Do this >>
Quote the data word for word, from its very beginning down to and including the line "7: (482, 439)".

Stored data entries
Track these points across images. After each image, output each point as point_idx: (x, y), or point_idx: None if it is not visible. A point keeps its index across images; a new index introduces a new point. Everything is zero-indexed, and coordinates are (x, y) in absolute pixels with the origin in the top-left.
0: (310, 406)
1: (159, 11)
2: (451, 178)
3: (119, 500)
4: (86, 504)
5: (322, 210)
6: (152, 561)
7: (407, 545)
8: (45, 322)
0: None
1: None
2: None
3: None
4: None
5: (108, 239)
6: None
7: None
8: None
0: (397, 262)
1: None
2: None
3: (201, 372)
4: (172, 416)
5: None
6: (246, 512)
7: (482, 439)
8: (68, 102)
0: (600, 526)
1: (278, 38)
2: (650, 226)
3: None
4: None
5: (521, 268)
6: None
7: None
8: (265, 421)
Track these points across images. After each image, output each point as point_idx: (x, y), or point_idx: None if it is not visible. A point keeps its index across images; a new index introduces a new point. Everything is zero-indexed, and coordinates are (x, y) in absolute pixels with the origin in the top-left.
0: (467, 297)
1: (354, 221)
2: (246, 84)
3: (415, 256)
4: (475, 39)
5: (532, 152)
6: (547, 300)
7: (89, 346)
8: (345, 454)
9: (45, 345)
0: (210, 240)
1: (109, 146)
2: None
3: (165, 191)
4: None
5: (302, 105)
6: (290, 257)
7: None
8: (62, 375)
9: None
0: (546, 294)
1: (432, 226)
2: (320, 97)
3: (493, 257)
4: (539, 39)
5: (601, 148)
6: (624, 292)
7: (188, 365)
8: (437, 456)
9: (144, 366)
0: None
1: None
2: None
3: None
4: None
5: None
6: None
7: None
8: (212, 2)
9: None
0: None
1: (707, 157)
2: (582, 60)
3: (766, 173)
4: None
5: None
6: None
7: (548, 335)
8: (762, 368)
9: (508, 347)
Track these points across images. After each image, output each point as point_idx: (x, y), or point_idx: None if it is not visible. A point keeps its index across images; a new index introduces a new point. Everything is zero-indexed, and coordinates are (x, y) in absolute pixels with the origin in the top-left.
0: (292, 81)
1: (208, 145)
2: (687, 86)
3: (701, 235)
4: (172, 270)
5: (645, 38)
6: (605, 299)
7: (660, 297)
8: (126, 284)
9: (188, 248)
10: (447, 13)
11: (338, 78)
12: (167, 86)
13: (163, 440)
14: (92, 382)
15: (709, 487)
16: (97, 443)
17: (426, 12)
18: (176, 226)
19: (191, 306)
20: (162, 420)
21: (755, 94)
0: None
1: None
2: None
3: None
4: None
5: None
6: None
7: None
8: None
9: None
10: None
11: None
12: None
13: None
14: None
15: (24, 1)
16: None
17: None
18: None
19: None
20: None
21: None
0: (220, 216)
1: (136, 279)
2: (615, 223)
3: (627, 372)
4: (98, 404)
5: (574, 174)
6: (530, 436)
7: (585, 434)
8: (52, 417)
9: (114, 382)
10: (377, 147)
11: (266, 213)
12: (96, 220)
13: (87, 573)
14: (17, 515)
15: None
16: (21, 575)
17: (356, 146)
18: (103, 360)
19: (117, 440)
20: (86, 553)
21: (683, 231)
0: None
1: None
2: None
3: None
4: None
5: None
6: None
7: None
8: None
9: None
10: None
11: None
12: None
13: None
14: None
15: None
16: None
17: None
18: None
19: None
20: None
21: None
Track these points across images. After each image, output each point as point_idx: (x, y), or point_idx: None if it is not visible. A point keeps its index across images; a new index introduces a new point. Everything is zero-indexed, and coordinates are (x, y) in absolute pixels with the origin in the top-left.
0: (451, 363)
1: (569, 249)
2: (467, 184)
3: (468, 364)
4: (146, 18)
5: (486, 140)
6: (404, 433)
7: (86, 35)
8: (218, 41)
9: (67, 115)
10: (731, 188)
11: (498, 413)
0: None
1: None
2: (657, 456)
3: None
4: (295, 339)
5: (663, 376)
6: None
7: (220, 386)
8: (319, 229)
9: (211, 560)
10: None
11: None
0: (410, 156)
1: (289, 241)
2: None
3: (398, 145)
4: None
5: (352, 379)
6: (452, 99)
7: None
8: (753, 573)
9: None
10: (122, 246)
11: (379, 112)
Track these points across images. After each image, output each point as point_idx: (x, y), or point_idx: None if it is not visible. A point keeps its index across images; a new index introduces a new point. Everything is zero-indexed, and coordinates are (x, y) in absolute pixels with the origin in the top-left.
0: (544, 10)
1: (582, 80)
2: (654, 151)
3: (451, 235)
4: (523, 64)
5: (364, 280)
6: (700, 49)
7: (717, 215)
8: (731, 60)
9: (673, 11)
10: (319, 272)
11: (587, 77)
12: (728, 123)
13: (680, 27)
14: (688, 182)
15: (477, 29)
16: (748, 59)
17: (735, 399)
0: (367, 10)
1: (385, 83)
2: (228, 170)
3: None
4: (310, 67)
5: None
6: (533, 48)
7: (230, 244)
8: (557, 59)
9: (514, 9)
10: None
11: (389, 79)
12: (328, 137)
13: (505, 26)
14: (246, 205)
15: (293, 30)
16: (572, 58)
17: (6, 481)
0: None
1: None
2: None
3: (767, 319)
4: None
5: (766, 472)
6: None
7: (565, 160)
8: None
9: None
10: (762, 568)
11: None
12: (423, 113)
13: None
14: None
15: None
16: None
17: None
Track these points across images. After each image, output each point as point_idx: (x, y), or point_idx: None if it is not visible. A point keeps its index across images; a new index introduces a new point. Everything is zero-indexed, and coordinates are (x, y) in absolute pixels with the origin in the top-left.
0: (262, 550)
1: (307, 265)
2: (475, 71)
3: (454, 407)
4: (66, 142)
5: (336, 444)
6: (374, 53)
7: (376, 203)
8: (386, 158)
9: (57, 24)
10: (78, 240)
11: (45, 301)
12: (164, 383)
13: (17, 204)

Worked answer >>
Track these points across images. After each image, output each point as point_idx: (x, y), or point_idx: None if it is not visible. A point keeps its index across images; a new index introduces a new point. Everything is zero-indexed, and coordinates are (x, y) in absolute pixels with the origin in the top-left.
0: (310, 406)
1: (159, 11)
2: (451, 178)
3: (119, 500)
4: (86, 504)
5: (322, 210)
6: (152, 561)
7: (407, 545)
8: (45, 322)
0: None
1: None
2: None
3: None
4: None
5: (108, 239)
6: None
7: None
8: None
0: (397, 262)
1: None
2: None
3: (201, 372)
4: (172, 416)
5: None
6: (246, 512)
7: (482, 439)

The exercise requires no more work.